Open Source Medical Billing Software
tr0tt3r writes "There is a thriving community of people who are devoted to using Free and Open Source Software to run Medical Practices. While there are many projects that are capable of tracking patient data and scheduling functions, there has been no way to run a Doctors office using GPL software because there was no GPL Medical Billing. This is mostly due to the difficulty of handling HCFA 1500 alongside EDI formats like X12.Recently
several different projects have banded together to create FreeB the first GPL medical billing system."
The ideal model is work for hire improving and releasing GPL'd source code.
Mmm, yeah.
Open source developer: So listen, doc, I will write a J2EE-compatible billing engine and will use Perl regexp instead of that horrible MFC mess you have for sending data to insurance company's WebSphere server. That will be $300.
Doctor: Mmm, what? Get the fuck out of my office. I don't even understand half of the words you are saying. I can hire a secretary for $6/hour to come weekends and do all that for me.
>You do not understand how vertical markets work at all.
Ah, disappointment... I was expecting you to disagree with me factually in some way...
Of course the existing vendors don't care about FOSS (other than to be afraid of it). Why should they? FOSS will disrupt their proprietary business model, as it is currently disrupting all proprietary software business models.
Yeah, FOSS software is how customers will be freed from being violated (to use your term) by license costs, although not support costs. There aren't going to be a bunch of developers giving out free support on IRC for this kind of specialty software. It ain't the fun stuff, that's for sure. As you say it's nothing complicated... that means boring work.
And well, it turns out that it is good for the doctor who can go to anybody for support. But if you've ever done any contracting you would know that once a customer has a vendor they trust who offers them a rate that fits their budget, they tend to stay with that vendor barring some cataclysm or bad service.
Think of it this way... FOSS gives the customer what they want... reasonable prices and no vendor lock-in. And it breaks the market wide open for anyone who wants to enter it since there are no complicated license deals/agreements. It's called "competition" and though the entrenched, established vendors would rather not have any, efforts like this seem to imply it is coming.
You missed the point.
The customers don't give a shit. A smallish medical practice has something like $2 million in "sales" per year. $5-20k is pissing in the ocean.
Doctors want their shit to work so the insurance companies pay for his services. That's it. They do not care about open source and likely prefer to deal with the vendors that they know about.
The other thing is that EDI and other standards that vertical applications must adhere to are not free. The standards and specs are not open and often cost signifigant sums of money.
Conformity is the jailer of freedom and enemy of growth. -JFK
There are many non-profit clinincs that operate on shoe-string budgets with donated equipment and doctor time. I think many of these might be interested in a package like this.
Not all doctors make six figures and most doctors donate some time to work on indigint patients.
Cheap storage VM.
Let's look at it from the perspective of the company providing the support.

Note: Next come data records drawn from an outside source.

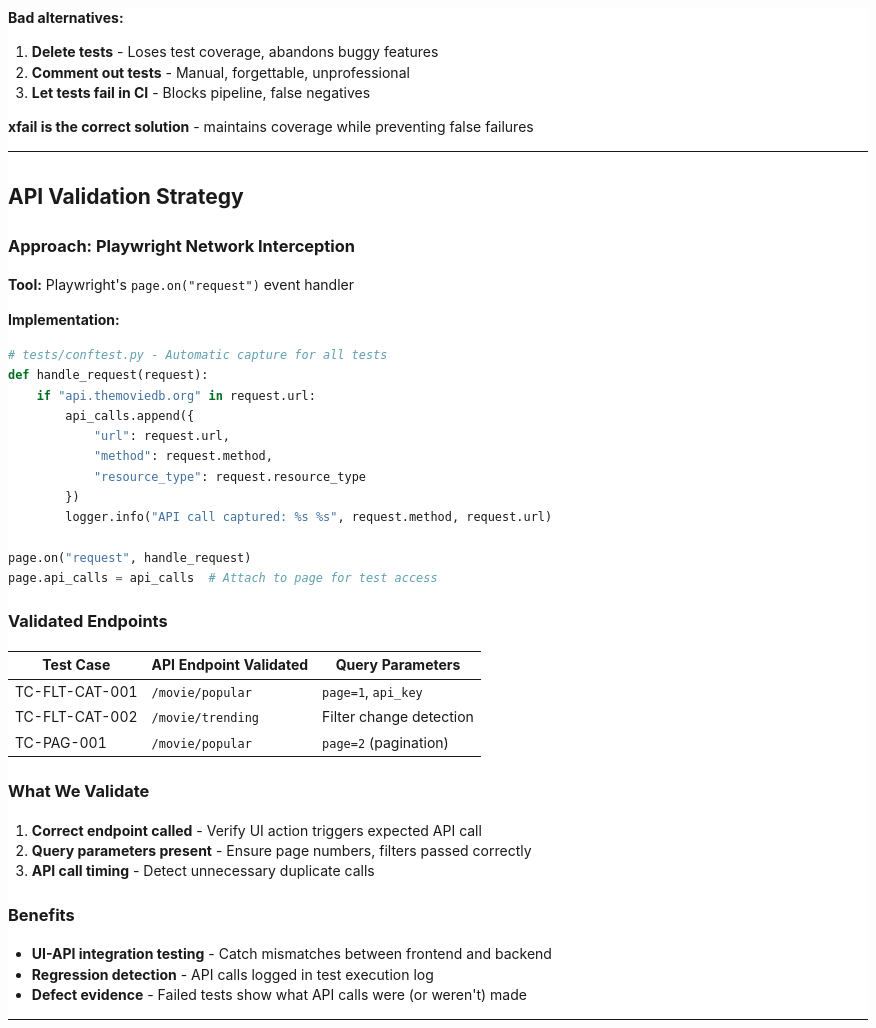 **Bad alternatives:**
1. **Delete tests** - Loses test coverage, abandons buggy features
2. **Comment out tests** - Manual, forgettable, unprofessional
3. **Let tests fail in CI** - Blocks pipeline, false negatives

**xfail is the correct solution** - maintains coverage while preventing false failures

---

## API Validation Strategy

### Approach: Playwright Network Interception

**Tool:** Playwright's `page.on("request")` event handler

**Implementation:**
```python
# tests/conftest.py - Automatic capture for all tests
def handle_request(request):
    if "api.themoviedb.org" in request.url:
        api_calls.append({
            "url": request.url,
            "method": request.method,
            "resource_type": request.resource_type
        })
        logger.info("API call captured: %s %s", request.method, request.url)

page.on("request", handle_request)
page.api_calls = api_calls  # Attach to page for test access
```

### Validated Endpoints

| Test Case | API Endpoint Validated | Query Parameters |
|-----------|------------------------|------------------|
| TC-FLT-CAT-001 | `/movie/popular` | `page=1`, `api_key` |
| TC-FLT-CAT-002 | `/movie/trending` | Filter change detection |
| TC-PAG-001 | `/movie/popular` | `page=2` (pagination) |

### What We Validate

1. **Correct endpoint called** - Verify UI action triggers expected API call
2. **Query parameters present** - Ensure page numbers, filters passed correctly
3. **API call timing** - Detect unnecessary duplicate calls

### Benefits

- **UI-API integration testing** - Catch mismatches between frontend and backend
- **Regression detection** - API calls logged in test execution log
- **Defect evidence** - Failed tests show what API calls were (or weren't) made

---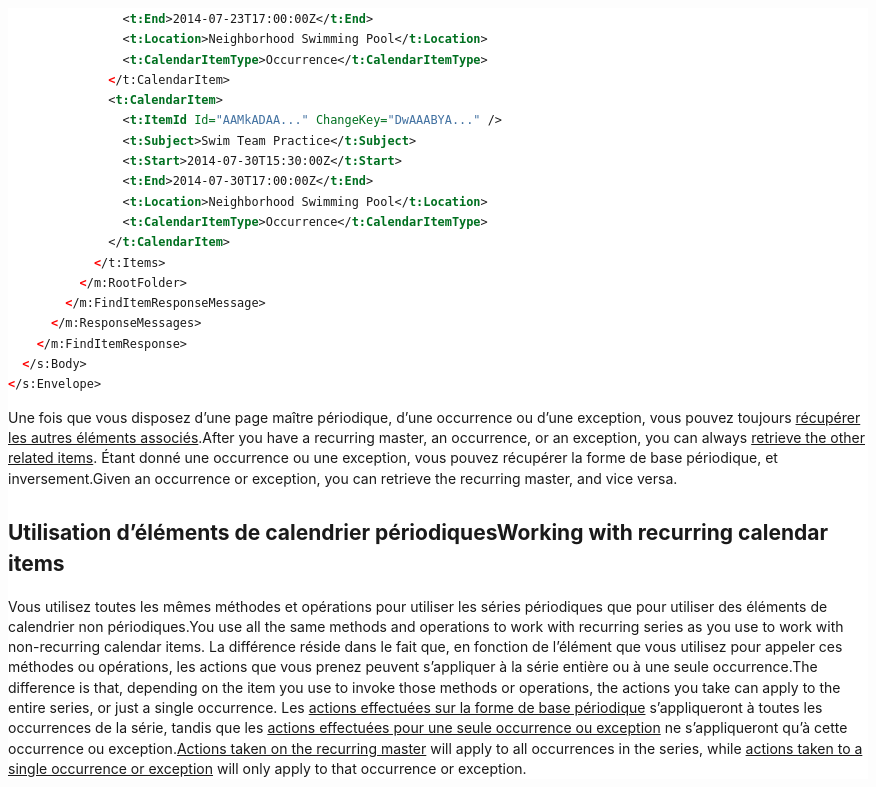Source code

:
 ```XML
                <t:End>2014-07-23T17:00:00Z</t:End>
                <t:Location>Neighborhood Swimming Pool</t:Location>
                <t:CalendarItemType>Occurrence</t:CalendarItemType>
              </t:CalendarItem>
              <t:CalendarItem>
                <t:ItemId Id="AAMkADAA..." ChangeKey="DwAAABYA..." />
                <t:Subject>Swim Team Practice</t:Subject>
                <t:Start>2014-07-30T15:30:00Z</t:Start>
                <t:End>2014-07-30T17:00:00Z</t:End>
                <t:Location>Neighborhood Swimming Pool</t:Location>
                <t:CalendarItemType>Occurrence</t:CalendarItemType>
              </t:CalendarItem>
            </t:Items>
          </m:RootFolder>
        </m:FindItemResponseMessage>
      </m:ResponseMessages>
    </m:FindItemResponse>
  </s:Body>
</s:Envelope>
```

<span data-ttu-id="4097e-217">Une fois que vous disposez d’une page maître périodique, d’une occurrence ou d’une exception, vous pouvez toujours [récupérer les autres éléments associés](how-to-access-a-recurring-series-by-using-ews-in-exchange.md).</span><span class="sxs-lookup"><span data-stu-id="4097e-217">After you have a recurring master, an occurrence, or an exception, you can always [retrieve the other related items](how-to-access-a-recurring-series-by-using-ews-in-exchange.md).</span></span> <span data-ttu-id="4097e-218">Étant donné une occurrence ou une exception, vous pouvez récupérer la forme de base périodique, et inversement.</span><span class="sxs-lookup"><span data-stu-id="4097e-218">Given an occurrence or exception, you can retrieve the recurring master, and vice versa.</span></span>
  
## <a name="working-with-recurring-calendar-items"></a><span data-ttu-id="4097e-219">Utilisation d’éléments de calendrier périodiques</span><span class="sxs-lookup"><span data-stu-id="4097e-219">Working with recurring calendar items</span></span>

<span data-ttu-id="4097e-220">Vous utilisez toutes les mêmes méthodes et opérations pour utiliser les séries périodiques que pour utiliser des éléments de calendrier non périodiques.</span><span class="sxs-lookup"><span data-stu-id="4097e-220">You use all the same methods and operations to work with recurring series as you use to work with non-recurring calendar items.</span></span> <span data-ttu-id="4097e-221">La différence réside dans le fait que, en fonction de l’élément que vous utilisez pour appeler ces méthodes ou opérations, les actions que vous prenez peuvent s’appliquer à la série entière ou à une seule occurrence.</span><span class="sxs-lookup"><span data-stu-id="4097e-221">The difference is that, depending on the item you use to invoke those methods or operations, the actions you take can apply to the entire series, or just a single occurrence.</span></span> <span data-ttu-id="4097e-222">Les [actions effectuées sur la forme de base périodique](how-to-update-a-recurring-series-by-using-ews-in-exchange.md) s’appliqueront à toutes les occurrences de la série, tandis que les [actions effectuées pour une seule occurrence ou exception](how-to-update-a-recurring-series-by-using-ews.md) ne s’appliqueront qu’à cette occurrence ou exception.</span><span class="sxs-lookup"><span data-stu-id="4097e-222">[Actions taken on the recurring master](how-to-update-a-recurring-series-by-using-ews-in-exchange.md) will apply to all occurrences in the series, while [actions taken to a single occurrence or exception](how-to-update-a-recurring-series-by-using-ews.md) will only apply to that occurrence or exception.</span></span>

Earlier in this thread it was established that writing the actual software involved is a very easy task. You have two business options here:
1) Write the software yourself, with vendor lock-in schemes included, and generate revenue off both support and upgrades. As your software is proprietary, once a customer starts using it, there aren't really any other options for support.
2) Provide support for an open source product. The fact that it is open source means that your customer can go to anyone else for support whenever they feel like it. That makes open source both a strength and a weakness to your company.
If you were an investor, which most likely means you really don't care if software is open source or not, which would you choose? I know I'd consider the first option to be a more lucrative business plan. If we were talking about software that takes a huge investment to create (say, a web browser), I'd be much more likely to go with the second choice.